This week’s blog will focus on the outsourcers. The whole idea behind outsourcing is to lower costs through economies of scale and price differentials (arbitrage). With either a stable revenue base requiring efficiencies or growing revenues that could be managed better, drug companies have used outsourcing, in particular, offshoring, to reduce their costs. But, what happens if those revenues decline dramatically? An article published this week (Sports Business Journal, November 17, 2008) suggested that drug companies’ revenues could decline by as much as $10 billion (10-20% we think) next year because of expiring patents and perhaps significantly more if the Universal Health Care promise from the Obama campaign platform occurs. Research and development spending could be greatly reduced as well.
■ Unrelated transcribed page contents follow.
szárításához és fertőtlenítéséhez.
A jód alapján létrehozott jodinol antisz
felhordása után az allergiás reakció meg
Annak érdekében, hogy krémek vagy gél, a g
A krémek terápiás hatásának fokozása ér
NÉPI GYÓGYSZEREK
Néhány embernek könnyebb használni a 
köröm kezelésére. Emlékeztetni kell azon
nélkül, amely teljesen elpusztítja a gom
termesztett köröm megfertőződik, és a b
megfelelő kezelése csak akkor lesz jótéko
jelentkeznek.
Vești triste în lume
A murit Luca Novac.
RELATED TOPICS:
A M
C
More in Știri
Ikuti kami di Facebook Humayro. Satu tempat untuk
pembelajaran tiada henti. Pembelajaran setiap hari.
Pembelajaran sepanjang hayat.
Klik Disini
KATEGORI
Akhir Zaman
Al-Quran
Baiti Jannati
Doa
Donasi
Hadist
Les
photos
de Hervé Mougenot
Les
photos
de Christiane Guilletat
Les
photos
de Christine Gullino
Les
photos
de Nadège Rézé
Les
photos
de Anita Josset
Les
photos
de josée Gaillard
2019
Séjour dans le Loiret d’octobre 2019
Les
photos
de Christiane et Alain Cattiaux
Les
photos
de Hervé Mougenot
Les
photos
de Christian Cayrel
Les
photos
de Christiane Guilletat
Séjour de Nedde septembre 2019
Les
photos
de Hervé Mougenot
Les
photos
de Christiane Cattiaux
For example, recently, Mike Huckman in his CNBC blog, (http://www.cnbc.com/id/27576321 ), noted that Charles River Labs’s pre-clinical laboratory business is off because small biotech firms aren’t spending there now. He implies that this problem with early stage testing could indicate more trouble further out. Mike also talks about how the credit crunch is curtailing these firms ability to finance drug development. My point is that as the business is shrinking, expenditures will fall, and fast, to preserve profitability. If there is no business activity then there’s nothing to outsource, right? Not to mention that outsourcing requires a financial outlay up front to start off which probably won’t be happening in 2009. If we are correct in our presumption that revenues and expenditures decrease next year, big Pharma is sure to revisit its outsourcing strategy. Deloitte’s decision earlier decision to close its outsourcing operations in the Asia/Pacific seems to indicate that the salad days of outsourcing may be drawing near.
I think that the train has already left the station for many outsourcers. Rates have been rising and companies have been becoming less enamored about the limitations of working with outsourcers. The traditional outsourcing meccas of India and China are being challenged by other emerging locations such as the Philippines, other Southeast Asia countries, Central and South America, Eastern Europe and even some areas of the US. This adds to the challenges these suppliers are confronting. While I’m not suggesting that the outsourcing industry will crater anytime soon, I believe that the rapid growth is over and there may be some consolidation to come.
The global recession and changes in public healthcare will affect the pharmaceutical industry adversely and probably for some years to come. The ripples will go beyond the industry itself. The outsourcing companies, whether they supply clinical trials, payroll, or other backroom functions, and who have profited from the drug companies’ growth in the latter part of the twentieth century are going to have to recede with them.